** Your task **
In the data below, replace every instance of "Cash Receipt" with "Sales Receipt" and leave all other text unchanged. Omit the pictures from your answer.

** Exercise materials **
= Beginning of Section =
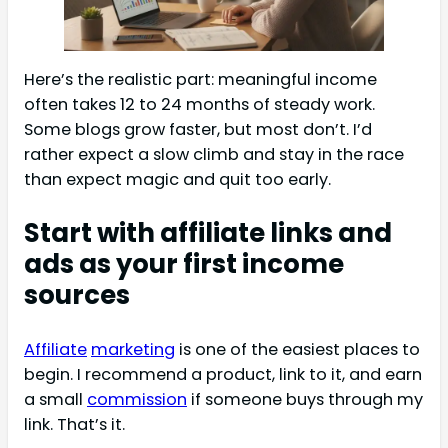
Here’s the realistic part: meaningful income
often takes 12 to 24 months of steady work.
Some blogs grow faster, but most don’t. I’d
rather expect a slow climb and stay in the race
than expect magic and quit too early.
Start with affiliate links and
ads as your first income
sources
Affiliate
marketing
is one of the easiest places to
begin. I recommend a product, link to it, and earn
a small
commission
if someone buys through my
link. That’s it.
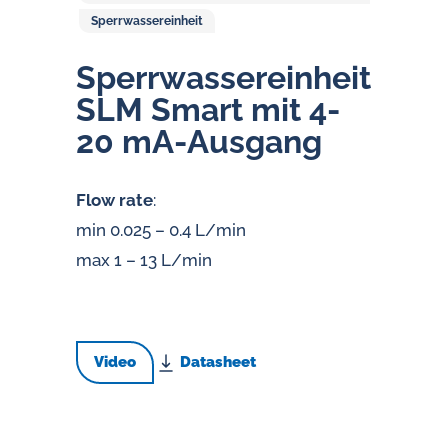
Sperrwassereinheit
Sperr­was­ser­ein­heit
SLM Smart mit 4-
20 mA-Ausgang
Flow rate
:
min 0.025 – 0.4 L/min
max 1 – 13 L/min
Video
Datasheet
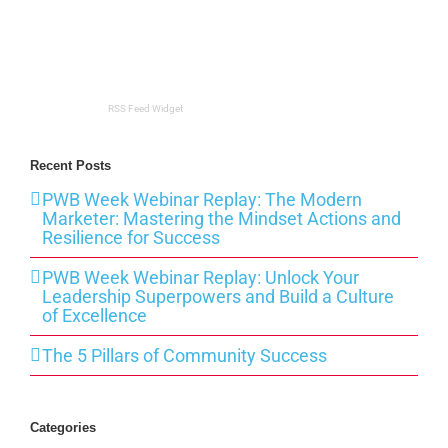
RSS Feed Widget
Recent Posts
PWB Week Webinar Replay: The Modern
Marketer: Mastering the Mindset Actions and
Resilience for Success
PWB Week Webinar Replay: Unlock Your
Leadership Superpowers and Build a Culture
of Excellence
The 5 Pillars of Community Success
Categories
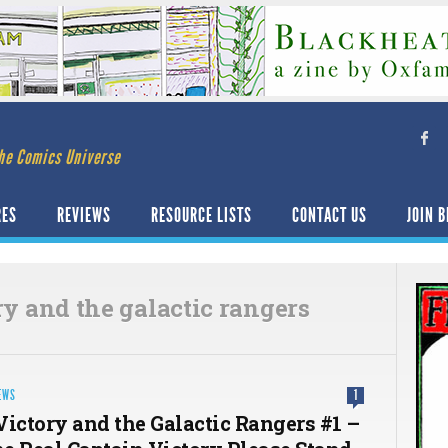
he Comics Universe
RES
REVIEWS
RESOURCE LISTS
CONTACT US
JOIN B
ry and the galactic rangers
EWS
1
Victory and the Galactic Rangers #1 –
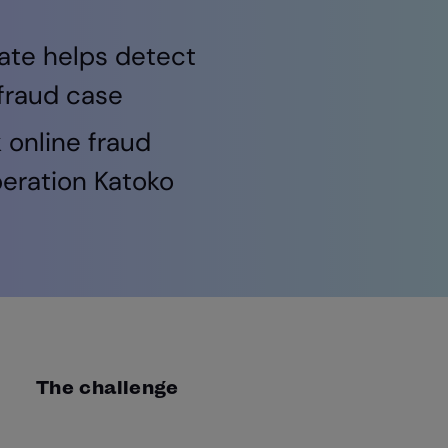
ate helps detect
 fraud case
 online fraud
peration Katoko
The challenge
Cyber Defence Alliance works alongside police se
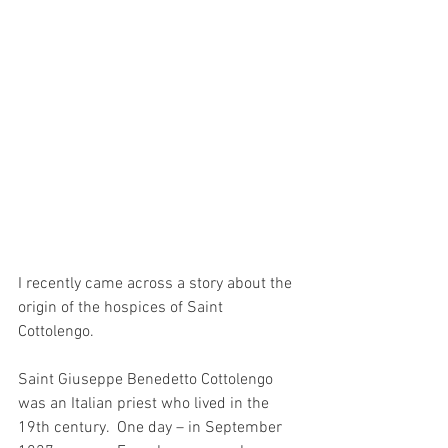
I recently came across a story about the 
origin of the hospices of Saint 
Cottolengo.
Saint Giuseppe Benedetto Cottolengo 
was an Italian priest who lived in the 
19th century.  One day – in September 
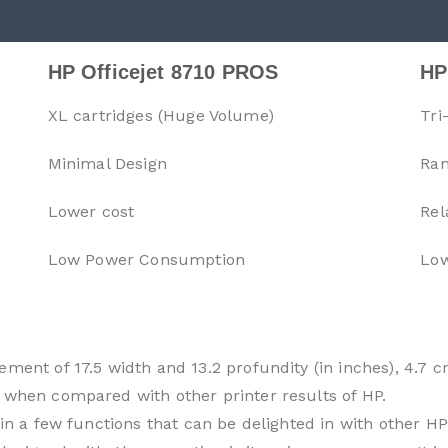
HP Officejet 8710 PROS
HP
XL cartridges (Huge Volume)
Tri
Minimal Design
Ran
Lower cost
Rel
Low Power Consumption
Low
ment of 17.5 width and 13.2 profundity (in inches), 4.7 
 when compared with other printer results of HP.
 in a few functions that can be delighted in with other HP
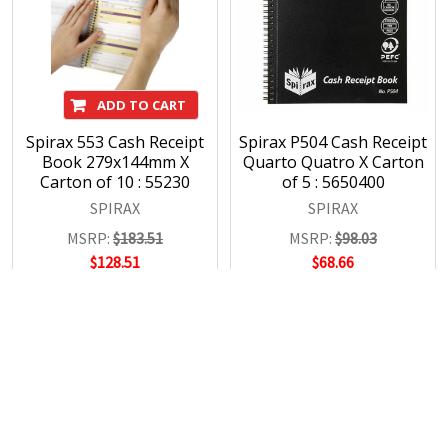
ADD TO CART
Spirax 553 Cash Receipt
Spirax P504 Cash Receipt
Book 279x144mm X
Quarto Quatro X Carton
Carton of 10 : 55230
of 5 : 5650400
SPIRAX
SPIRAX
MSRP:
$183.51
MSRP:
$98.03
$128.51
$68.66
POPULAR BRANDS
RECENT POSTS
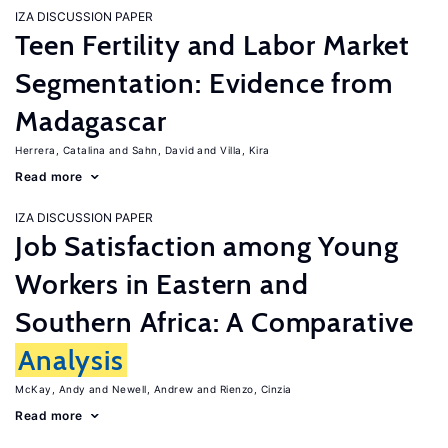
IZA DISCUSSION PAPER
Teen Fertility and Labor Market
Segmentation: Evidence from
Madagascar
Herrera, Catalina
Sahn, David
Villa, Kira
Read more
IZA DISCUSSION PAPER
Job Satisfaction among Young
Workers in Eastern and
Southern Africa: A Comparative
Analysis
McKay, Andy
Newell, Andrew
Rienzo, Cinzia
Read more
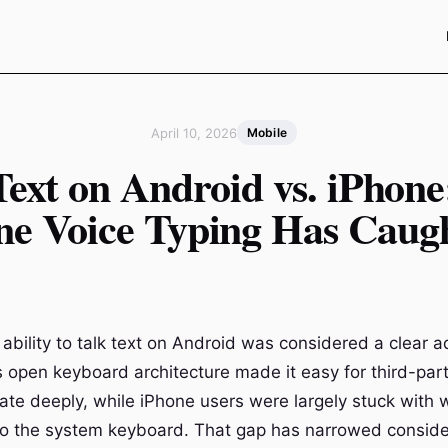
April 10, 2026
Mobile
Text on Android vs. iPhon
ne Voice Typing Has Caug
 ability to talk text on Android was considered a clear 
s open keyboard architecture made it easy for third-part
grate deeply, while iPhone users were largely stuck with
nto the system keyboard. That gap has narrowed consid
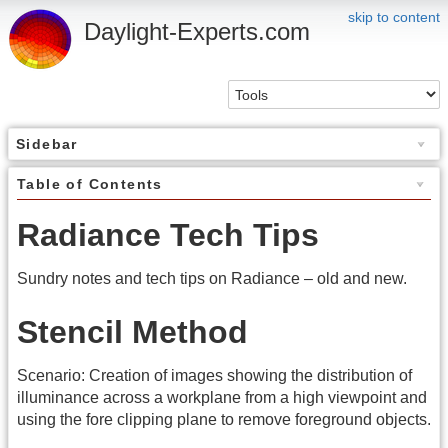
skip to content
Daylight-Experts.com
Sidebar
Table of Contents
Radiance Tech Tips
Sundry notes and tech tips on Radiance – old and new.
Stencil Method
Scenario: Creation of images showing the distribution of
illuminance across a workplane from a high viewpoint and
using the fore clipping plane to remove foreground objects.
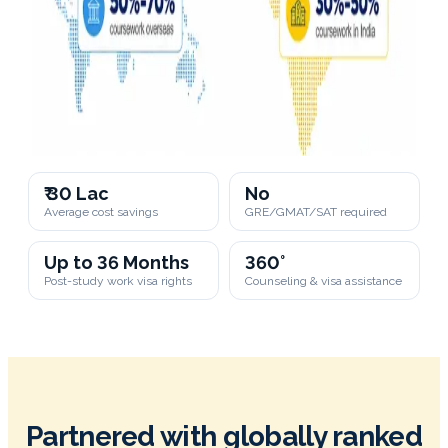
₹ 30 Lac
No
Average cost savings
GRE/GMAT/SAT required
Up to 36 Months
360°
Post-study work visa rights
Counseling & visa assistance
Partnered with globally ranked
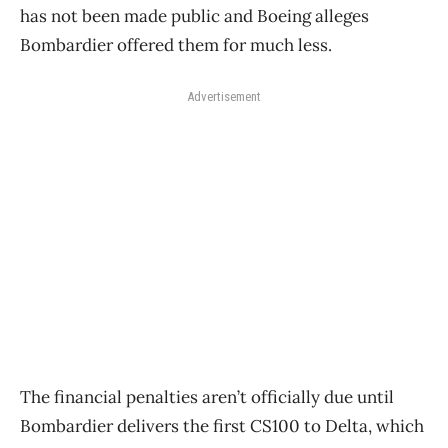
has not been made public and Boeing alleges
Bombardier offered them for much less.
Advertisement
The financial penalties aren’t officially due until
Bombardier delivers the first CS100 to Delta, which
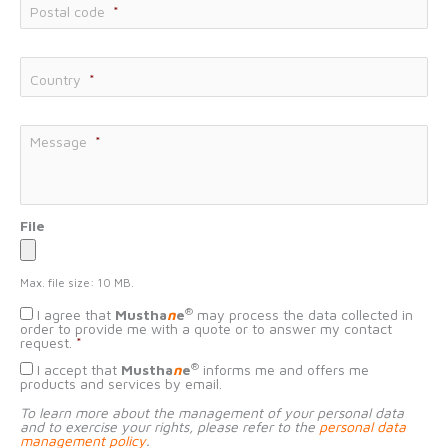
Postal code
*
Country
*
Message
*
File
Max. file size: 10 MB.
Données
®
I agree that
Mustha
n
e
may process the data collected in
personnelles
*
order to provide me with a quote or to answer my contact
request.
*
Consentement
®
I accept that
Mustha
n
e
informs me and offers me
démarchage
products and services by email.
To learn more about the management of your personal data
and to exercise your rights, please refer to the
personal data
management policy
.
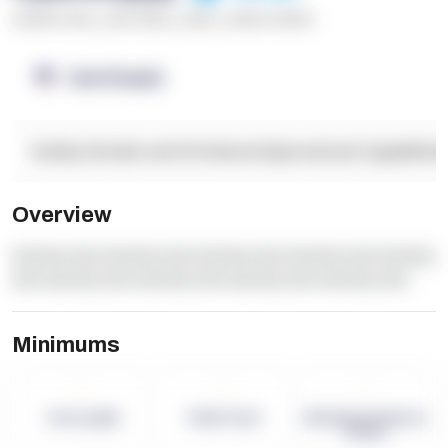
******* ****
,
**** *****
,
*****
,
****** ******
OpenSupply
Facility Details and Attributes
Operational Capabilitie
Overview
dummy text dummy text dummy text dummy text dummy
text dummy text dummy text dummy text dummy text
Minimums
-
-
-
Term Length
Pallet Count
Monthly eCommerce
Orders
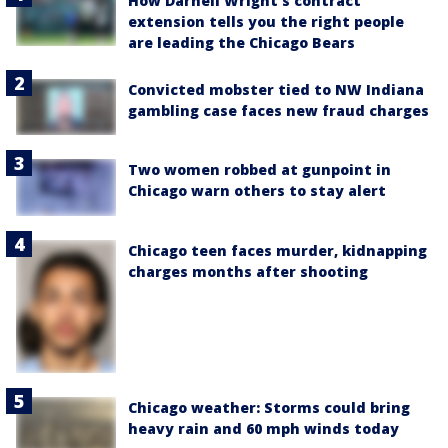
How Darnell Wright's contract
extension tells you the right people
are leading the Chicago Bears
Convicted mobster tied to NW Indiana
gambling case faces new fraud charges
Two women robbed at gunpoint in
Chicago warn others to stay alert
Chicago teen faces murder, kidnapping
charges months after shooting
Chicago weather: Storms could bring
heavy rain and 60 mph winds today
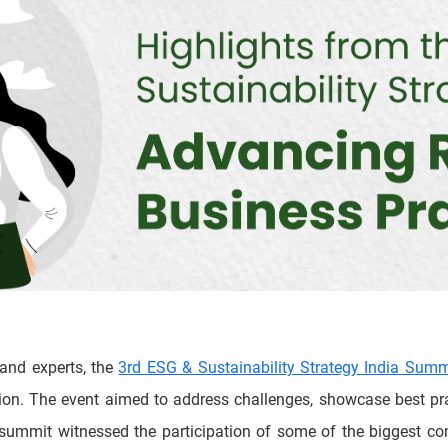
 and experts, the
3rd ESG & Sustainability Strategy India Summ
tion. The event aimed to address challenges, showcase best pra
e summit witnessed the participation of some of the biggest c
= End of Section =
** Finished task **
Here’s the realistic part: meaningful income
often takes 12 to 24 months of steady work.
Some blogs grow faster, but most don’t. I’d
rather expect a slow climb and stay in the race
than expect magic and quit too early.
Start with affiliate links and
ads as your first income
sources
Affiliate
marketing
is one of the easiest places to
begin. I recommend a product, link to it, and earn
a small
commission
if someone buys through my
link. That’s it.
Sperrwassereinheit
Sperr­was­ser­ein­heit
SLM Smart mit 4-
20 mA-Ausgang
Flow rate
:
min 0.025 – 0.4 L/min
max 1 – 13 L/min
Video
Datasheet
RSS Feed Widget
Recent Posts
PWB Week Webinar Replay: The Modern
Marketer: Mastering the Mindset Actions and
Resilience for Success
PWB Week Webinar Replay: Unlock Your
Leadership Superpowers and Build a Culture
of Excellence
The 5 Pillars of Community Success
Categories
he Comics Universe
RES
REVIEWS
RESOURCE LISTS
CONTACT US
JOIN B
ry and the galactic rangers
EWS
1
Victory and the Galactic Rangers #1 –
ate helps detect
 fraud case
 online fraud
peration Katoko
The challenge
Cyber Defence Alliance works alongside police se
I recently came across a story about the 
origin of the hospices of Saint 
Cottolengo.
Saint Giuseppe Benedetto Cottolengo 
was an Italian priest who lived in the 
19th century.  One day – in September 
HP Officejet 8710 PROS
HP
XL cartridges (Huge Volume)
Tri
Minimal Design
Ran
Lower cost
Rel
Low Power Consumption
Low
ment of 17.5 width and 13.2 profundity (in inches), 4.7 
 when compared with other printer results of HP.
 in a few functions that can be delighted in with other HP
ADD TO CART
Spirax 553 Sales Receipt
Spirax P504 Sales Receipt
Book 279x144mm X
Quarto Quatro X Carton
Carton of 10 : 55230
of 5 : 5650400
SPIRAX
SPIRAX
MSRP:
$183.51
MSRP:
$98.03
$128.51
$68.66
POPULAR BRANDS
RECENT POSTS
IZA DISCUSSION PAPER
Teen Fertility and Labor Market
Segmentation: Evidence from
Madagascar
Herrera, Catalina
Sahn, David
Villa, Kira
Read more
IZA DISCUSSION PAPER
Job Satisfaction among Young
Workers in Eastern and
Southern Africa: A Comparative
Analysis
McKay, Andy
Newell, Andrew
Rienzo, Cinzia
Read more
April 10, 2026
Mobile
Text on Android vs. iPhon
ne Voice Typing Has Caug
 ability to talk text on Android was considered a clear 
s open keyboard architecture made it easy for third-part
grate deeply, while iPhone users were largely stuck with
nto the system keyboard. That gap has narrowed consid
skip to content
Daylight-Experts.com
Sidebar
Table of Contents
Radiance Tech Tips
Sundry notes and tech tips on Radiance – old and new.
Stencil Method
Scenario: Creation of images showing the distribution of
illuminance across a workplane from a high viewpoint and
using the fore clipping plane to remove foreground objects.
₹ 30 Lac
No
Average cost savings
GRE/GMAT/SAT required
Up to 36 Months
360°
Post-study work visa rights
Counseling & visa assistance
Partnered with globally ranked
has not been made public and Boeing alleges
Bombardier offered them for much less.
Advertisement
The financial penalties aren’t officially due until
Bombardier delivers the first CS100 to Delta, which
Postal code
*
Country
*
Message
*
File
Max. file size: 10 MB.
Données
®
I agree that
Mustha
n
e
may process the data collected in
personnelles
*
order to provide me with a quote or to answer my contact
request.
*
Consentement
®
I accept that
Mustha
n
e
informs me and offers me
démarchage
products and services by email.
To learn more about the management of your personal data
and to exercise your rights, please refer to the
personal data
management policy
.
******* ****
,
**** *****
,
*****
,
****** ******
OpenSupply
Facility Details and Attributes
Operational Capabilitie
Overview
dummy text dummy text dummy text dummy text dummy
text dummy text dummy text dummy text dummy text
Minimums
-
-
-
Term Length
Pallet Count
Monthly eCommerce
Orders
How Darnell Wright's contract
extension tells you the right people
are leading the Chicago Bears
Convicted mobster tied to NW Indiana
gambling case faces new fraud charges
Two women robbed at gunpoint in
Chicago warn others to stay alert
Chicago teen faces murder, kidnapping
charges months after shooting
Chicago weather: Storms could bring
heavy rain and 60 mph winds today
 and experts, the
3rd ESG & Sustainability Strategy India Summ
tion. The event aimed to address challenges, showcase best pra
e summit witnessed the participation of some of the biggest c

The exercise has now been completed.